What About That Hero?
If the hero is an undercover cop, what is he investigating? Is he a member of the same department as the villain? Does the villain know he's a cop?
The simple answer is that he's investigating the death too, for the same reason the heroine is. (That does not satisfy me. Too repetitive.) Also, if this is a small town, it is unlikely that he's a member of the local police, because everybody would know the local cops. So, if he's undercover, he's got to be a state trooper, or on a task force, or a fed.
And I'm thinking that he wouldn't be investigating a closed case that everybody thinks is an accident. (And if this is a crime that has been successfully covered up, it needs to appear to be an accident.) So I'm thinking he's investigating something else. Something that will turn out to be what lead to the starlet's death.
And maybe, given that the theme is "insiders," the starlet was an outsider who discovered something, or an insider who wanted out -- maybe even someone who fought to become an insider, only to discover something she wanted no part of it. And she was killed as a part of the cover up.
So she might be the blackmailer after all.
Furthermore, that means our heroine is unwittingly headed down the exact same path.
Now I think I have a story.
It's Never This Easy
I swear to you, none of my other rolls this far have gone this easily. On the other hand, we haven't done an actual plot yet. I don't know why the starlet was killed. (I may yet decide that she had an accidental overdose and there is some other non-conspiracy thing going on -- like a rich kid or drunk senator caused an accident.) I don't know what is going on with that tavern, who the people are. They will be red herrings and helpers.
However, I am glad I changed the game from my first version, and I now hold back on dealing with red herrings and helpers until I get the story concept nailed down. Creating them can go more smoothly once I know where the holes in the story are.
In the past I've often found I have to tweak the choices to find a story that works for me. I might have to swap some characters, for instance.
For instance, in "Hours of Need" the villain rolled out as a young woman. And I kept getting stuck on that. But when I swapped her with another character, that gave me the chance to create the concept about a younger sister with a chiild. And in the current story I'm working on, "In Flight," I had to dump the title (secrets and journeys) and the theme isn't working out. (The title words might make a good theme, though.) Also, I think I'm swapping some characters.
That actually happens a lot with a mystery. It helps to create a twist. You build a story on one person being the villain, but as you write, you realise this other innocent person also has a motive and could be a great twist.

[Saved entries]
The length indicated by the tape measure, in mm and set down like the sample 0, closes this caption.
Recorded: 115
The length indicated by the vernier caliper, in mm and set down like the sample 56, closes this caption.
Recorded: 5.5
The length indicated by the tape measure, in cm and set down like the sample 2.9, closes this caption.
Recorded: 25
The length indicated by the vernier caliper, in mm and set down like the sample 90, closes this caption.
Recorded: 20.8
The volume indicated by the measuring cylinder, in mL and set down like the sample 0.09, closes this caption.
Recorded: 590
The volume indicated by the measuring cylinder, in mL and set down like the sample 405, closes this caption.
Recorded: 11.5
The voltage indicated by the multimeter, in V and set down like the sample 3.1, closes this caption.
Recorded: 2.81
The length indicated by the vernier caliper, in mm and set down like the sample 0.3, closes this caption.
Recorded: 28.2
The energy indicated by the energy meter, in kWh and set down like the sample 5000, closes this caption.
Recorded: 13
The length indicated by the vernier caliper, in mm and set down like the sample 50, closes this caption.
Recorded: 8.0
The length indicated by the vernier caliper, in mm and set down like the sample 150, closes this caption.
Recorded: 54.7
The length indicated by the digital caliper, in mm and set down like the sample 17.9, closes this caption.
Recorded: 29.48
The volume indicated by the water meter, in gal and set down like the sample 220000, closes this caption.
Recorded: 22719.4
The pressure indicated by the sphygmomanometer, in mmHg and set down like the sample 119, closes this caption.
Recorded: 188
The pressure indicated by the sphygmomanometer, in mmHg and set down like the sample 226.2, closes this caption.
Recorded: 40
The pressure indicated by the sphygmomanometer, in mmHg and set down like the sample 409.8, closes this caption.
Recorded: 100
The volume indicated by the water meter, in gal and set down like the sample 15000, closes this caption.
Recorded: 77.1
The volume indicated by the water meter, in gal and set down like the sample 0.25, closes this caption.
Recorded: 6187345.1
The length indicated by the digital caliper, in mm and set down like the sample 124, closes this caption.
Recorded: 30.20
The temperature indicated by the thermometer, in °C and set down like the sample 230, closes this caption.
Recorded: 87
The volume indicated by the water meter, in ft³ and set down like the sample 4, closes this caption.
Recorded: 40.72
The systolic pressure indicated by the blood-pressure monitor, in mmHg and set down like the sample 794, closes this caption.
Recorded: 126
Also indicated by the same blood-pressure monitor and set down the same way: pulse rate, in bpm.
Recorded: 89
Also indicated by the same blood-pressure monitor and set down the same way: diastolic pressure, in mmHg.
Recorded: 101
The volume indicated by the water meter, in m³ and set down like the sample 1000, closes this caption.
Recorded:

■ EXERCISE INSTRUCTIONS
1. Answer these questions on the mystery-plotting post:
(a) Why is the hero unlikely to be a member of the local police?
(b) What did the villain in "Hours of Need" first roll out as?
(c) What will the people at the tavern be?
2. Can you take the mystery-plotting post further, picking up after its final sentence?
The saved entries are separate material with no connection to the mystery-plotting post.

■ ANSWERS TO THE EXERCISES
1.
(a) In a small town, everybody would know the local cops.
(b) A young woman.
(c) Red herrings and helpers.

2.
The changes were good for the story but... with every element I dropped or changed, I did it only after I pulled a story idea together. I changed them not because they bored me or I didn't like them, but because they got in the way of something good that was taking shape.
Creating More Wheels
One thing that I did with In Flight is make up some mini-wheels to help me move beyond blank spots. For instance, the hero rolled out as the "Authority Figure - Non-Cop" type -- a guy who gets dragged into the story with her.
That option sounded like a great idea when I put it on the list, but once I was face-to-face with it, I realized that that was a difficult one to make work on a practical level. But I wanted to make it work, so I had to break out of my "box" in my thinking.
So I broke it down, and came up with a list of kinds of authority figures it could be -- lawyers, trustees, estate managers, bosses -- and rolled a random choice from that. Came up with Boss. Then, because I still had the issue of how he would be dragged into the story, I broke that down into different kinds of work/romance relationships. (Ones with a vibe I liked.) He's secretly in love with her, she with him, both secretly with the other, neither notices the other, both hate the other. Different kinds of bosses. When I rolled it, I ended up with the kind of boss who barely knows she exists: the suit from the main office.
(I think I'll keep that wheel, by the way. It was a fun way to throw in more variations.)
After I finally decided those things, I was able to start playing with ideas of how he could be dragged into the story, and I decided that it was in his nature to get involved. My imagination took off, and I realized the guy had a very interesting back story.
Moving from Concept to Story
Right now, I could take the concept of our musicians and cops and cover ups and make it a novelette, or a full novel. I could make it serious or funny. Though the hero is supposed to be a mysterious background figure, I could make it very romantic or more a mystery with a romance ending.
It will take another brainstorming session for me to get started. I wouldn't have to do a whole plot before then...
However, I could also play this into a next game: a Potting Game. Something like the one Erle Stanley Gardner created.
So over December, I'll be creating a new game, maybe even with Plot Wheels. I might post one or two interim things in the meantime, but I don't expect to get to plot until January.
In the meantime, a lot of what I'll be doing with plot will come from the Movie-of-the-Week plot structure I talked about this summer. You can check it out if you want to roll some stories and try outlining a plot.
See you in the funny papers.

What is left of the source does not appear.